**EXCERPTED PASSAGE**
#####

The purpose of this model is to train the network on the train dataset and then export the model in onnx format and also save the state_dict of the pytorch model for later inference

## Installation of libraries for Google  Colab

**Do not run this cell outside of Google Colaboratory**

In [None]:
!pip3 install -q -U albumentations
!echo "$(pip freeze | grep albumentations) is successfully installed"
!pip uninstall opencv-python-headless==4.5.5.62
!pip install opencv-python-headless==4.5.2.52
!pip install torchmetrics
!pip install torch==1.8.0+cu111 torchvision==0.9.0+cu111 torchaudio==0.8.0 -f https://download.pytorch.org/whl/torch_stable.html
!git clone https://github.com/xolotl18/Master_Thesis
!pip install onnx
!pip install onnxruntime

## Imports

In [2]:
import copy
import random
import os
import sys
import shutil
from urllib.request import urlretrieve

import albumentations as A
import albumentations.augmentations.functional as F
from albumentations.pytorch import ToTensorV2
import cv2
import matplotlib.pyplot as plt
import numpy as np
from tqdm.notebook import tqdm
import torch
import torch.backends.cudnn as cudnn
import torch.nn as nn
import torch.optim
from torch.utils.data import Dataset, DataLoader
from torchmetrics import JaccardIndex
from statistics import mean
import torchvision.transforms as T
import torch.onnx
import onnx
import onnxruntime
from torchsummary import summary


from utils.lr_scheduler import PolynomialLRDecay
from models.fast_scnn import FastSCNN
from models.small_scnn import SmallSCNN
from models.super_small_scnn import SuperSmallSCNN

from models.experiments.fast_scnn_mod import FastSCNN as fastscnn_mod

from models.bisenetv2 import BiSeNetV2
from utils.dataset import PackagesDataset, PackagesInferenceDataset
from utils.evaluation import Evaluate
cudnn.benchmark = True

## Load image and label files into Dataset objects

The dataset has already been divided into train, validation and test folders in the notebook **Desktop/Master_Thesis/preparation/dataset_traintest_split.ipynb**

In [3]:
c_dir = os.getcwd()

#####

**SUPPLIED DATA**
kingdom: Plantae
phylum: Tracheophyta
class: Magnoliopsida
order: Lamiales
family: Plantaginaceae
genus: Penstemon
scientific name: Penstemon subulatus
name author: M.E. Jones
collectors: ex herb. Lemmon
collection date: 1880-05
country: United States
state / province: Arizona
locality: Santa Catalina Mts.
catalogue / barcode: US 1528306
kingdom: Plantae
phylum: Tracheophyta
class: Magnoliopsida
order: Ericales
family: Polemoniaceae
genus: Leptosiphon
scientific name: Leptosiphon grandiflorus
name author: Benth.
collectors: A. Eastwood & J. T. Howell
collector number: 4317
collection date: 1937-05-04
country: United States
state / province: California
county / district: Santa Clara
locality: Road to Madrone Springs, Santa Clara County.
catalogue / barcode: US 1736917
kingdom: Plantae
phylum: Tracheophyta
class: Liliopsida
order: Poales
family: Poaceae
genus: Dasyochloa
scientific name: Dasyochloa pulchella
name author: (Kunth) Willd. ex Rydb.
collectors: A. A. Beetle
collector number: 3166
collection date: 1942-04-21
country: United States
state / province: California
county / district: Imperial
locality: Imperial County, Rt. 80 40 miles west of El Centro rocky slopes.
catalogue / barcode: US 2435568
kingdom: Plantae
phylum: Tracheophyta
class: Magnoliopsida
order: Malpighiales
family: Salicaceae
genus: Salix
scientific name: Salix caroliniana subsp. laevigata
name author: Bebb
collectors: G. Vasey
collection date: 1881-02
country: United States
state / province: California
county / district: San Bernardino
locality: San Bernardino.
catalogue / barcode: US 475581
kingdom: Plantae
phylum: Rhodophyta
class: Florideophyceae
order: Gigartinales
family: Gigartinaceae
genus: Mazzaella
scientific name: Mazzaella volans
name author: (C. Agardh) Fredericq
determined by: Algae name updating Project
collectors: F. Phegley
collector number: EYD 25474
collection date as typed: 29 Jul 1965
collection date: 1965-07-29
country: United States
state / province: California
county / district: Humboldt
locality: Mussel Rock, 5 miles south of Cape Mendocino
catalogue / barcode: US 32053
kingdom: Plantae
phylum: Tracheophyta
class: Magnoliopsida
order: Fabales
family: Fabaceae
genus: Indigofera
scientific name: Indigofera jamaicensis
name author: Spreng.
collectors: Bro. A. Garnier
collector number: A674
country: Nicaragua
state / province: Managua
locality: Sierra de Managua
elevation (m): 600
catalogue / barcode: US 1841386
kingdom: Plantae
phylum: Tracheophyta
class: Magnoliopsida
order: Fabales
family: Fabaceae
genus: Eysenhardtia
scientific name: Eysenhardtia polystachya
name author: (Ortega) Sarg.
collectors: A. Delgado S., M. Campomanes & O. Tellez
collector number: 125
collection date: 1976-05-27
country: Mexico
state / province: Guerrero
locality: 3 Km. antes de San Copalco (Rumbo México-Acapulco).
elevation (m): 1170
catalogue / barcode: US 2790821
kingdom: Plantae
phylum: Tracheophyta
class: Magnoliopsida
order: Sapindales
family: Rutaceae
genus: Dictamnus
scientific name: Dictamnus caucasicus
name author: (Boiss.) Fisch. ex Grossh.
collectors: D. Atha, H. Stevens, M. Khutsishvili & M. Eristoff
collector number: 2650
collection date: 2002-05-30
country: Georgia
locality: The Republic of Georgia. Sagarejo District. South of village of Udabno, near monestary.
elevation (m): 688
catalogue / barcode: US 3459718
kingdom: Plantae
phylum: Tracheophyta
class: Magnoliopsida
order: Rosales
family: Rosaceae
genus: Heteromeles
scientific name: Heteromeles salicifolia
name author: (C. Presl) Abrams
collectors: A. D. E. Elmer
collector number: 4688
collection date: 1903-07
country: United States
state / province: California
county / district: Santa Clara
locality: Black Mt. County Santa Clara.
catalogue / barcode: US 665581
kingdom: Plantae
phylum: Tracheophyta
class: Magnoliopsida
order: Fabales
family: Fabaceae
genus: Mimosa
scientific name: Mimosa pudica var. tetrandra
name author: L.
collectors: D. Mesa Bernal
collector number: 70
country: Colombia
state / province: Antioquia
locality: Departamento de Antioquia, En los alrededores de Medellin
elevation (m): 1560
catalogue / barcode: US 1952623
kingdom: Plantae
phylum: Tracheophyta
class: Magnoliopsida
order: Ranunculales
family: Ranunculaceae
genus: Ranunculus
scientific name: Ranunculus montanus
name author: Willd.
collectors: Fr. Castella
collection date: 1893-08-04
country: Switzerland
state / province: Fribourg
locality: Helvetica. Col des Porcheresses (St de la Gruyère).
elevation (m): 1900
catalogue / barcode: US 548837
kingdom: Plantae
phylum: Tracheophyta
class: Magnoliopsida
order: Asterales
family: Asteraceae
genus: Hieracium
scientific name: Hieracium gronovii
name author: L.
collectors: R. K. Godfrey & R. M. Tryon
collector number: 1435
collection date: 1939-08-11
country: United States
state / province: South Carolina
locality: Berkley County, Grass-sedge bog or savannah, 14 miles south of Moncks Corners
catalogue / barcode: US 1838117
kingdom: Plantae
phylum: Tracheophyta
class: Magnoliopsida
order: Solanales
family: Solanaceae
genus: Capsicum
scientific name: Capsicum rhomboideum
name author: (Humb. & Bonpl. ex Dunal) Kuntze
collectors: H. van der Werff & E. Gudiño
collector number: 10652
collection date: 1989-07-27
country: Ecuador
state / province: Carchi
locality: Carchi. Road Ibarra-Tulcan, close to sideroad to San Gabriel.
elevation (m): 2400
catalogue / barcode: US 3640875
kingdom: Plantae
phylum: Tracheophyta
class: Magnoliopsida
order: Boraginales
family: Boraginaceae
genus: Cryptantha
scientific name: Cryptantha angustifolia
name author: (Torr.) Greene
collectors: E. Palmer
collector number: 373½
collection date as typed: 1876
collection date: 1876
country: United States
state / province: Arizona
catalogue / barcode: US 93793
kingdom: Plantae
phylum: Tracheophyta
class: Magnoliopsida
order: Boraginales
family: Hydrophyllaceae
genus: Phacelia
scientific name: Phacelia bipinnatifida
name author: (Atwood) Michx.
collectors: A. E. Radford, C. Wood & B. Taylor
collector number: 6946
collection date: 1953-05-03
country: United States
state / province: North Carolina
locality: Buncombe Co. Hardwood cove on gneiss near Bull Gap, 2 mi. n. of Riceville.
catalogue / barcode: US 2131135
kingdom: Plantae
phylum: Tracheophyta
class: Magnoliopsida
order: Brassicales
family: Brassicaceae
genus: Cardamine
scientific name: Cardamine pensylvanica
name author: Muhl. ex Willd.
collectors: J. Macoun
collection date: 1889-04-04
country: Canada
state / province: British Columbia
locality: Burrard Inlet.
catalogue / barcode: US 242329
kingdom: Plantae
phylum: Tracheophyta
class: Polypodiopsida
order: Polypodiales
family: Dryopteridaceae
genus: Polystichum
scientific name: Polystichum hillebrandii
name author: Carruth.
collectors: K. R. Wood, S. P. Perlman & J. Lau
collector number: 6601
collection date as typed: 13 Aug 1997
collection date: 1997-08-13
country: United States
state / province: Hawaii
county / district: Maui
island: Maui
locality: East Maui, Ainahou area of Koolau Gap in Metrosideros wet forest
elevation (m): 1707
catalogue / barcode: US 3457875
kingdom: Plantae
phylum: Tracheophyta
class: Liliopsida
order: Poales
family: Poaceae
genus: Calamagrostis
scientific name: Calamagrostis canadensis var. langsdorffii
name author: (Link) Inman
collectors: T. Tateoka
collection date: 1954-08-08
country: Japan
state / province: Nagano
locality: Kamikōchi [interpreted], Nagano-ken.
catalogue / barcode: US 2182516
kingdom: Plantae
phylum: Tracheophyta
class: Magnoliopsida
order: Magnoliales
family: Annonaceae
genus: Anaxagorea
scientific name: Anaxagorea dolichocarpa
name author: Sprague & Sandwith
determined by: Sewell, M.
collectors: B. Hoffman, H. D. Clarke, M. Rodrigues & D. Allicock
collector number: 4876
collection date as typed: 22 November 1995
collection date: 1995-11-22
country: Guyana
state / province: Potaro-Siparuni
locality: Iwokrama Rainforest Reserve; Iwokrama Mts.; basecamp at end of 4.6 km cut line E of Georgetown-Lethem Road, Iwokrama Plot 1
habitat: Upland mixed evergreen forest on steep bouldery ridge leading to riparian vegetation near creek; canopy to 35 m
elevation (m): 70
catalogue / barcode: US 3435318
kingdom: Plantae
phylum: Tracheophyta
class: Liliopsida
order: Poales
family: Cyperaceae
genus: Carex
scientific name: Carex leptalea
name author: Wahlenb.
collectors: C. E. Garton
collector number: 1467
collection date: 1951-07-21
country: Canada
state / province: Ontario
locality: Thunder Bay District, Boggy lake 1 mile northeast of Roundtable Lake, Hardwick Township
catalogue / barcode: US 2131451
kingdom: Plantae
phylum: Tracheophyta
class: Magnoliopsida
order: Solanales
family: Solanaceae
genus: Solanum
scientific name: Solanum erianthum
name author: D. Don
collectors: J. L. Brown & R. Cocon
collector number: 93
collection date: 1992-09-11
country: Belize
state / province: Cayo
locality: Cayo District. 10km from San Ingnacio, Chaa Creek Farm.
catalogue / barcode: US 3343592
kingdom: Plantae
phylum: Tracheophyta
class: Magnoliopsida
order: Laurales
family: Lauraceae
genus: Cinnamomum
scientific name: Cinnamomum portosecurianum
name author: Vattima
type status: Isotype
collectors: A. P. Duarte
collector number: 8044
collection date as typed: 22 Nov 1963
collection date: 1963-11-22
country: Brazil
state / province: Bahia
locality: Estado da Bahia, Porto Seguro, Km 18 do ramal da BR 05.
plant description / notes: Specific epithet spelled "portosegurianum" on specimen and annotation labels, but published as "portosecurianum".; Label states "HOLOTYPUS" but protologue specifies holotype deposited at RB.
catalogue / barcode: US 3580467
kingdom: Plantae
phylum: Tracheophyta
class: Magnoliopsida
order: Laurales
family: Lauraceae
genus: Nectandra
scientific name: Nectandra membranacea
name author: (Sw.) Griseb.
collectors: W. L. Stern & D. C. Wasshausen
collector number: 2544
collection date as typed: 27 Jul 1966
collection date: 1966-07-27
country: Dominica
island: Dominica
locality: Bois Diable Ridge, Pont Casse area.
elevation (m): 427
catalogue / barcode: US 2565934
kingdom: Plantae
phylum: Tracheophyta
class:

#####

**STATED EXERCISE 1**
In the model-training notebook, which folders has the dataset already been divided into?
**STATED EXERCISE 2**
Transcribe a portion of the model-training notebook word for word. Begin at the words "from models.bisenetv2 import" and stop after "c_dir = os.getcwd()".
**STATED EXERCISE 3**
Go on with the model-training notebook, picking up right after its last line.

**EXERCISE ANSWER 1**
Train, validation and test folders.

**EXERCISE ANSWER 2**
from models.bisenetv2 import BiSeNetV2
from utils.dataset import PackagesDataset, PackagesInferenceDataset
from utils.evaluation import Evaluate
cudnn.benchmark = True

## Load image and label files into Dataset objects

The dataset has already been divided into train, validation and test folders in the notebook **Desktop/Master_Thesis/preparation/dataset_traintest_split.ipynb**

In [3]:
c_dir = os.getcwd()

**EXERCISE ANSWER 3**
dataset_directory = os.path.join(c_dir, "full_dataset")

train_images_directory = os.path.join(dataset_directory, "train/images")
train_masks_directory = os.path.join(dataset_directory, "train/labels")
val_images_directory = os.path.join(dataset_directory, "val/images")
val_masks_directory = os.path.join(dataset_directory, "val/labels")
test_images_directory = os.path.join(dataset_directory, "test/images")
test_masks_directory = os.path.join(dataset_directory, "test/labels")

#make sure that image_filenames only contains png files
train_images_filenames = []
train_images_filenames = [ item for item in os.listdir(train_images_directory) if item.endswith(".png") ]
val_images_filenames = []
val_images_filenames = [ item for item in os.listdir(val_images_directory) if item.endswith(".png") ]
test_images_filenames = []
test_images_filenames = [ item for item in os.listdir(test_images_directory) if item.endswith(".png") ]

for names_list, split in zip((train_images_filenames, val_images_filenames, test_images_filenames), ('train', 'validation', 'test')):
  print(f"The size of the {split} set is : {len(names_list)}")
  print()

The size of the train set is : 300

The size of the validation set is : 40

The size of the test set is : 60



Select the transformations and create the Dataset objects. 

The test dataset is different from train and validation because it does not crop the image but applies a resize that will be reversed after the inference.

In [4]:
train_transform = A.Compose(
    [
        A.PadIfNeeded(min_height=512, min_width=512),
        A.RandomCrop(512, 512),
        A.ShiftScaleRotate(shift_limit=0.05, scale_limit=0.05, rotate_limit=15, p=0.5),
        A.RGBShift(r_shift_limit=15, g_shift_limit=15, b_shift_limit=15, p=0.3),
        A.RandomBrightnessContrast(p=0.3),
        A.Normalize(mean=(0.485, 0.456, 0.406), std=(0.229, 0.224, 0.225)),
        ToTensorV2(),
    ]
)
val_transform = A.Compose(
    [
        A.PadIfNeeded(min_height=512, min_width=512),
        A.CenterCrop(512, 512),
        A.Normalize(mean=(0.485, 0.456, 0.406), std=(0.229, 0.224, 0.225)),
        ToTensorV2(),
    ]
)
test_transform = A.Compose(
    [
        A.Resize(512, 512),
        A.Normalize(mean=(0.485, 0.456, 0.406), std=(0.229, 0.224, 0.225)),
        ToTensorV2(),
    ]
)

train_dataset = PackagesDataset(train_images_filenames, train_images_directory, train_masks_directory, transform=train_transform,)
val_dataset = PackagesDataset(val_images_filenames, val_images_directory, val_masks_directory, transform=val_transform,)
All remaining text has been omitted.